En los últimos años me he dado cuenta, gracias a las redes sociales, cómo se ha dado un incremento en el consumo de escritores y artistas alternativos. Si se quiere de manera superficial, en las redes sociales afloran los “frasólogos”, dígase de aquellos que no leen de forma directa las obras de los autores, sino, se dedican a cazar frases por aquí o por allá, en portales de internet dedicados a ello, por mencionar un caso. Lo importante es la frecuencia creciente de menciones a escritores, músicos, cineastas, etc., que hacen su arte como J.M. Servín lo dijo, “desde la ironía, desde la rabia, el desafío, el desencanto y la deriva”, de artistas que van a contracorriente del establishment. Cada vez y con más frecuencia se citan a los Carver, los Bukowski, los Fadanelli, los Baudelaire, entre otros.

Por otra parte el tema de la “extrañeza” (expresada por Ferrari) provocada por la capacidad artística de los denominados marginados es cierta, pero, curiosamente los aspectos surgidos en el underground, se han convertido en modas y estilos de vida visibles a todas luces. Por ejemplo el rap, el tatuaje, la perforación, el graffiti, entre muchas otras expresiones surgidas de los bien conocidos marginados, se han mezclado y creado nuevas tendencias artísticas dentro de las esferas más elevadas. Se ha abolido el derecho de exclusividad de los símbolos, tanto de arriba como de abajo. Hoy podemos ver las obras de artistas callejeros como Banksy subastarse en cientos de miles de dólares en las galerías más ostentosas.

Lo interesante en todo esto es la fuerza con que muchas manifestaciones artísticas, en específico el cine, muestra una realidad que nos confronta con aspectos, si bien, no visibles para todos, no por eso inexistentes o irreales.

Permítame sugerir una breve lista de ello, producida en el séptimo arte: El odio (1995) de Mathieu Kassovitz, Trainspotting (1996) y Slumdog Millionaire (2008) de Danny Boyle, El club de la pelea (1999) de David Fincher, Ciudad de Dios (2002) de Kátia Lund y Fernando Meirelles, Tiempo de Gitanos (1988) de Emir Kusturica, Amores Perros (2000) y Biutiful (2010) de Alejandro Gónzalez Iñárritu, La ley de Herodes (1999) y El Infierno (2010) de Luis Estrada y entre ellas la más reciente película de Alfonso Cuarón, Roma.
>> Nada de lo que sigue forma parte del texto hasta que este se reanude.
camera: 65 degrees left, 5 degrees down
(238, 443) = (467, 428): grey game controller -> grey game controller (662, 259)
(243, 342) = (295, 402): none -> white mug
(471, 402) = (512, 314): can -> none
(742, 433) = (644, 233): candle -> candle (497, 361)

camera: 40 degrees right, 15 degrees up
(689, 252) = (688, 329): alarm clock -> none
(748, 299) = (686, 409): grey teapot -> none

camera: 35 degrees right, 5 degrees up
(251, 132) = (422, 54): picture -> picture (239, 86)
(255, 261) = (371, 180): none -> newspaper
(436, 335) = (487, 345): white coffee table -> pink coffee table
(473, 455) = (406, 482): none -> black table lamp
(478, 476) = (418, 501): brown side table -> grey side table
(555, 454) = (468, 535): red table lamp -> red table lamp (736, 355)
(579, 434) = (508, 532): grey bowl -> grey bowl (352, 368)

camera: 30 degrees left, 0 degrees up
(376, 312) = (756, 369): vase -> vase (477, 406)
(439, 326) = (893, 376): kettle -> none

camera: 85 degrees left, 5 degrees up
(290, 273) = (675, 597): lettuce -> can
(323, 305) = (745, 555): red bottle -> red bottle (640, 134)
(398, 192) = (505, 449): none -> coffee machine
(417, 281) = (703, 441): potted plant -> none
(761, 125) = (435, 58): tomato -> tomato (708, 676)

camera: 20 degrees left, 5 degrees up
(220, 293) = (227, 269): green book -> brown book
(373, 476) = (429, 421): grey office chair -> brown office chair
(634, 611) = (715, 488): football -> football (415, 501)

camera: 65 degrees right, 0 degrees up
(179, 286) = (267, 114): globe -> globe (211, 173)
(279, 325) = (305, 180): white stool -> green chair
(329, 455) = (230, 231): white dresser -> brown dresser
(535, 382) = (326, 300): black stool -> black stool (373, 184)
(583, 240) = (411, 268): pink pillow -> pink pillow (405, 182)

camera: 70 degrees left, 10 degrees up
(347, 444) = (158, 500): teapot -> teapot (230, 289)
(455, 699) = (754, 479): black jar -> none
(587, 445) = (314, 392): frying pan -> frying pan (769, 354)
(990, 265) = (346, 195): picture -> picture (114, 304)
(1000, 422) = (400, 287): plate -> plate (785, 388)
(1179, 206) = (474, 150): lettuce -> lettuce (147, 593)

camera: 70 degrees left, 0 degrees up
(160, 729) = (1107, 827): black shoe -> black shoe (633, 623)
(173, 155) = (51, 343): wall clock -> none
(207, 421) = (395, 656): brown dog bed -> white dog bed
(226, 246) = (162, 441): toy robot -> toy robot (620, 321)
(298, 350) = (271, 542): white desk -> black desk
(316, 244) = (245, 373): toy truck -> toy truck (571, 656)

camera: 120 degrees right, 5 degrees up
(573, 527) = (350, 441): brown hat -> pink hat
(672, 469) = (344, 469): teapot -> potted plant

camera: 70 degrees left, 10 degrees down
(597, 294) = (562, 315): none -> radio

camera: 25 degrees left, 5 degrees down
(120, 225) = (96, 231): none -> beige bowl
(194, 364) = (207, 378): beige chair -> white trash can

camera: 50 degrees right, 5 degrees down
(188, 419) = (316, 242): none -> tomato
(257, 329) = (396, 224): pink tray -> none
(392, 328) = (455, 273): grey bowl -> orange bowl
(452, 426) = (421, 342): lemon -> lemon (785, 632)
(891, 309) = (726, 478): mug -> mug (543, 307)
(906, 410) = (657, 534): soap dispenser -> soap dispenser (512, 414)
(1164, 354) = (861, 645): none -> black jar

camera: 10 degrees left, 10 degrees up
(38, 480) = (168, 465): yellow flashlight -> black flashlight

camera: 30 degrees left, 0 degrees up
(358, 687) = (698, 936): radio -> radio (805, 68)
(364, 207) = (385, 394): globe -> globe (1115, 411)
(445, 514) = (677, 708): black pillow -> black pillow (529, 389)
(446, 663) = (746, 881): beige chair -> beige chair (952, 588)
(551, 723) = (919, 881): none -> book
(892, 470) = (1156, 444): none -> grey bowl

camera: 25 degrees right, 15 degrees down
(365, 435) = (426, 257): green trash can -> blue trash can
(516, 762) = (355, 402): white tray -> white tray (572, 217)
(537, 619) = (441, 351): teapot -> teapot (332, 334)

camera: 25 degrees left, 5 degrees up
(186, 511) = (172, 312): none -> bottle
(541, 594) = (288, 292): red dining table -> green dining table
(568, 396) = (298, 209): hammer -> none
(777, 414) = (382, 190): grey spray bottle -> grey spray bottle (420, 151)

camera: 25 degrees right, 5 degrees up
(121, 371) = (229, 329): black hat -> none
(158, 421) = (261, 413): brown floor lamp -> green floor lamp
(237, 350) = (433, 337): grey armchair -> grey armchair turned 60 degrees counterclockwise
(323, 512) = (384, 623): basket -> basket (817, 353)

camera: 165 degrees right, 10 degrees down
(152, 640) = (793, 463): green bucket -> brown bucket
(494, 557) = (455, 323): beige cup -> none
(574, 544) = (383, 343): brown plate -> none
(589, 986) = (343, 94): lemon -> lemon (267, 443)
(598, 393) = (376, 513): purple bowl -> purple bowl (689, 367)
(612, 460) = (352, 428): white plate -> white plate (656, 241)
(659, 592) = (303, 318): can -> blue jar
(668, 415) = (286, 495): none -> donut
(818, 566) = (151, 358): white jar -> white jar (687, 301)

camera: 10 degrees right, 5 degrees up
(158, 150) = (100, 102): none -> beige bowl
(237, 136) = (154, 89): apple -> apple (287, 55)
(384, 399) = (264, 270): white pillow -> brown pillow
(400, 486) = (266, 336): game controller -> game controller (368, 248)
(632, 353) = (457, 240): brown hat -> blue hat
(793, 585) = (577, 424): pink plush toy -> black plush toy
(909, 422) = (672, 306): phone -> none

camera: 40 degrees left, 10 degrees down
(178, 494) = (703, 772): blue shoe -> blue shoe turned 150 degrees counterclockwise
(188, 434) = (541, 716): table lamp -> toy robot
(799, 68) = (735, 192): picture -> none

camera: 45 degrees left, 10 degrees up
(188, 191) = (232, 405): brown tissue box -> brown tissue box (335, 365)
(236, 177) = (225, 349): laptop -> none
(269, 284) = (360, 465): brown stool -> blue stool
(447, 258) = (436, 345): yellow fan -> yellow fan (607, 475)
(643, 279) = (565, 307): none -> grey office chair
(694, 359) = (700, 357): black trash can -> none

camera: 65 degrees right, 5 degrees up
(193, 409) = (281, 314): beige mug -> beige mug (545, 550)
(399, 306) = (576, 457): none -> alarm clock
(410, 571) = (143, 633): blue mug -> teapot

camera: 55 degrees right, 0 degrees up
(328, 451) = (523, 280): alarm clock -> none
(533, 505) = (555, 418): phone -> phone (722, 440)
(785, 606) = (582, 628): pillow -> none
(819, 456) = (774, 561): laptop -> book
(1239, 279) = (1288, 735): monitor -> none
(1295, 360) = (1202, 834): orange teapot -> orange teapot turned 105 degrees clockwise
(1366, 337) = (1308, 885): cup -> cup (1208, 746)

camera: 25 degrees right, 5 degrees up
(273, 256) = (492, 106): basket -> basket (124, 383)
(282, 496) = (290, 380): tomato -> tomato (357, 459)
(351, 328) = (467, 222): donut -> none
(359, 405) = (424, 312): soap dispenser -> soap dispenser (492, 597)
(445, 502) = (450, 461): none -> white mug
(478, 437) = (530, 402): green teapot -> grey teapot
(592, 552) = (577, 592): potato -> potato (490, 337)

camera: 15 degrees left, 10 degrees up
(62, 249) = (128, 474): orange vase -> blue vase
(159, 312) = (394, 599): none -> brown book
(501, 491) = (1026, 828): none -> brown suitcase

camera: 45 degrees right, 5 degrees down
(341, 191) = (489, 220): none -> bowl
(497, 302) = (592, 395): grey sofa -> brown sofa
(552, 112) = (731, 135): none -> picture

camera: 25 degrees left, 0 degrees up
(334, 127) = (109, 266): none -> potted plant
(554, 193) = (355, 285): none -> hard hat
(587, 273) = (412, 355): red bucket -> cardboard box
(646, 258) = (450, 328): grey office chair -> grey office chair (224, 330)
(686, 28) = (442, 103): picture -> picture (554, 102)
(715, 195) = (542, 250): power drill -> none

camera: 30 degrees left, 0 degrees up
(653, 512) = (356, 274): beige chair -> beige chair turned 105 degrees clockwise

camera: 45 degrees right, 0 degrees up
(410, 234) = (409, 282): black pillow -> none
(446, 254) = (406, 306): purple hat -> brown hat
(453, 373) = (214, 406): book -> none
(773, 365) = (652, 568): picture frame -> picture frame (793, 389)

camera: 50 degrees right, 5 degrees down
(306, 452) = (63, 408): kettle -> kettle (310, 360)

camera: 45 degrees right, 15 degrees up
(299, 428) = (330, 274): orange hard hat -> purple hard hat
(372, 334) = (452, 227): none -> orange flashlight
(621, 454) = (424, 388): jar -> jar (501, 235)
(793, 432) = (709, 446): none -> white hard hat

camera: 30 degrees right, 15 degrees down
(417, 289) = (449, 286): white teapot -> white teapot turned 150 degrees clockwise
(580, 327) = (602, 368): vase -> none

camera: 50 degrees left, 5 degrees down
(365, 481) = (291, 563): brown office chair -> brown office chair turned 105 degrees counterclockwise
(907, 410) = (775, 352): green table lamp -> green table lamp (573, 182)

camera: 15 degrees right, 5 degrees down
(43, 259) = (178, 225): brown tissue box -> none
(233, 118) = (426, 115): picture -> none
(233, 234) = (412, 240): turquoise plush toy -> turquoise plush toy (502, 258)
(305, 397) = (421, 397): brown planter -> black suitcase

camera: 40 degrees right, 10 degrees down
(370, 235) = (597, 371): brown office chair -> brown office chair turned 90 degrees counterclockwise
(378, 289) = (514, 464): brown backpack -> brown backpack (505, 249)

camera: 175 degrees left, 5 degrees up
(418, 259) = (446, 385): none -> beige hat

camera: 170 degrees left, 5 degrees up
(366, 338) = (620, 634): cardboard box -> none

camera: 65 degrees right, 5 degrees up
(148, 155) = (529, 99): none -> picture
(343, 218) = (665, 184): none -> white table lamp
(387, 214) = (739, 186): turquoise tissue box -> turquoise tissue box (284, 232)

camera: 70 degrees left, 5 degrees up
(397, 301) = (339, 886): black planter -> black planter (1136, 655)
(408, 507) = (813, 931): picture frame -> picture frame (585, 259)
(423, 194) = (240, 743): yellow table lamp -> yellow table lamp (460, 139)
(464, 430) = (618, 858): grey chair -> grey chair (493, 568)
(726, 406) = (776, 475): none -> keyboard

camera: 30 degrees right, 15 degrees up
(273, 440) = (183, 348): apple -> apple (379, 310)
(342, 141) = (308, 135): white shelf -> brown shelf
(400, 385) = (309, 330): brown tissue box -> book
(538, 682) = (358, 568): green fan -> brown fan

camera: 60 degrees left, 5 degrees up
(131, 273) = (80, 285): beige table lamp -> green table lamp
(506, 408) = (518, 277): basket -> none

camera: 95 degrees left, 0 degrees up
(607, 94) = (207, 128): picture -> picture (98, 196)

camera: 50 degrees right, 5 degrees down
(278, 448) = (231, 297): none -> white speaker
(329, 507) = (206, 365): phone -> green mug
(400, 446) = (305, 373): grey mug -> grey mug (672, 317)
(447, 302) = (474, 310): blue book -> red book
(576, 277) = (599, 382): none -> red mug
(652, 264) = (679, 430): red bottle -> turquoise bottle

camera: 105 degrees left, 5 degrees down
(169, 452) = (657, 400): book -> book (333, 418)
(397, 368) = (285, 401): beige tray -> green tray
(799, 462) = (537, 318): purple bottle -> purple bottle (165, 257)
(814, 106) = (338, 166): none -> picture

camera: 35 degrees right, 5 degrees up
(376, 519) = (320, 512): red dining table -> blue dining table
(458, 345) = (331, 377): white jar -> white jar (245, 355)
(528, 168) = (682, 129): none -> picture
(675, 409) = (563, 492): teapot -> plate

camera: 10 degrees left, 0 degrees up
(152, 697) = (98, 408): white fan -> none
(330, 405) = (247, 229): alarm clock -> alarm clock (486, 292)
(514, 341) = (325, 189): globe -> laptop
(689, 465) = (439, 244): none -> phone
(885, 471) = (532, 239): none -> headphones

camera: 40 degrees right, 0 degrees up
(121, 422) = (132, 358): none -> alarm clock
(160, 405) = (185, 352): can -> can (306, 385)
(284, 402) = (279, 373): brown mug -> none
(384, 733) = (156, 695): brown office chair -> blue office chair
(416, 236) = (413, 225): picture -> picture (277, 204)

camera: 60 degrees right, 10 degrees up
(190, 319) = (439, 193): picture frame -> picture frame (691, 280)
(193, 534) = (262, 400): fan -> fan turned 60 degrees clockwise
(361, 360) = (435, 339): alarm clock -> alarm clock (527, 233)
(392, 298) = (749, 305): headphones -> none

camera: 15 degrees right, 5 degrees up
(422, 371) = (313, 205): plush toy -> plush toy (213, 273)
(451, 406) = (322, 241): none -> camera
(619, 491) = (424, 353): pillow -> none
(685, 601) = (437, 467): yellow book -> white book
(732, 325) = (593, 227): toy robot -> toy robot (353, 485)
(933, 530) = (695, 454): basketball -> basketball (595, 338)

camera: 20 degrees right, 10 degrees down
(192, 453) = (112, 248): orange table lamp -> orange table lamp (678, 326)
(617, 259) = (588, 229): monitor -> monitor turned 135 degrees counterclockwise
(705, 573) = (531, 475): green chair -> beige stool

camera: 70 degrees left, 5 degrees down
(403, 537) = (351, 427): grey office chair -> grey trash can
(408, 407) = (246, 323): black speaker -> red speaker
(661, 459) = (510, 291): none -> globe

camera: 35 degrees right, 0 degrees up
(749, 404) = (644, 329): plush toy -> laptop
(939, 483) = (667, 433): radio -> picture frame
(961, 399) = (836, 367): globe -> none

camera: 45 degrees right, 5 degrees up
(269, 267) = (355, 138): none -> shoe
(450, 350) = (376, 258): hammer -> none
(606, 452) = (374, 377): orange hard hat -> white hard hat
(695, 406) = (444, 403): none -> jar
Todas estas creaciones cinematográficas de gran calidad tienen en común denuncia a las injusticias sociales en cualquiera de sus dimensiones, así como la dureza y las dificultades padecidas por muchos seres en esta aldea global. Seres humanos anónimos que si no hubieran tenido lugar dentro de las tramas del cine o la literatura (de donde muchos directores toman su fuente de inspiración) se hubieran perdido para siempre. Todas estas películas comparten de manera irremediable “el culto de la marginalidad”, el culto a los “nadie”, a los sin nombre. En ellas, la pobreza, la desigualdad, la injusticia, la violencia, el fracaso, la discriminación, están presentes, ayudando reventar las burbujas de muchos obnubilados, generando un grado de empatía o por lo menos de consciencia que como decía Marx, esa de nada sirve sino se lleva a la praxis.

El arte y los artistas no deben olvidarse de su dimensión histórica y de su responsabilidad social. Sean del estrato social que sean, tienen la obligación de rebelarse a la dictadura del consumismo, negándose en mayor o menor medida a convertirse en un mecanismo “estupidizante” y banal del statu quo, y más en el caso particular de México, cuya realidad es violenta en sus múltiples dimensiones. Dando voz a aquellos despojados de cualquier musicalidad, imagen o palabra, inyectando la pasión y el coraje necesario para sublimar mediante formas creativas, todas aquellas frustraciones contenidas durante tanto tiempo. Creando una narrativa diferente a los determinismos sociales y culturales.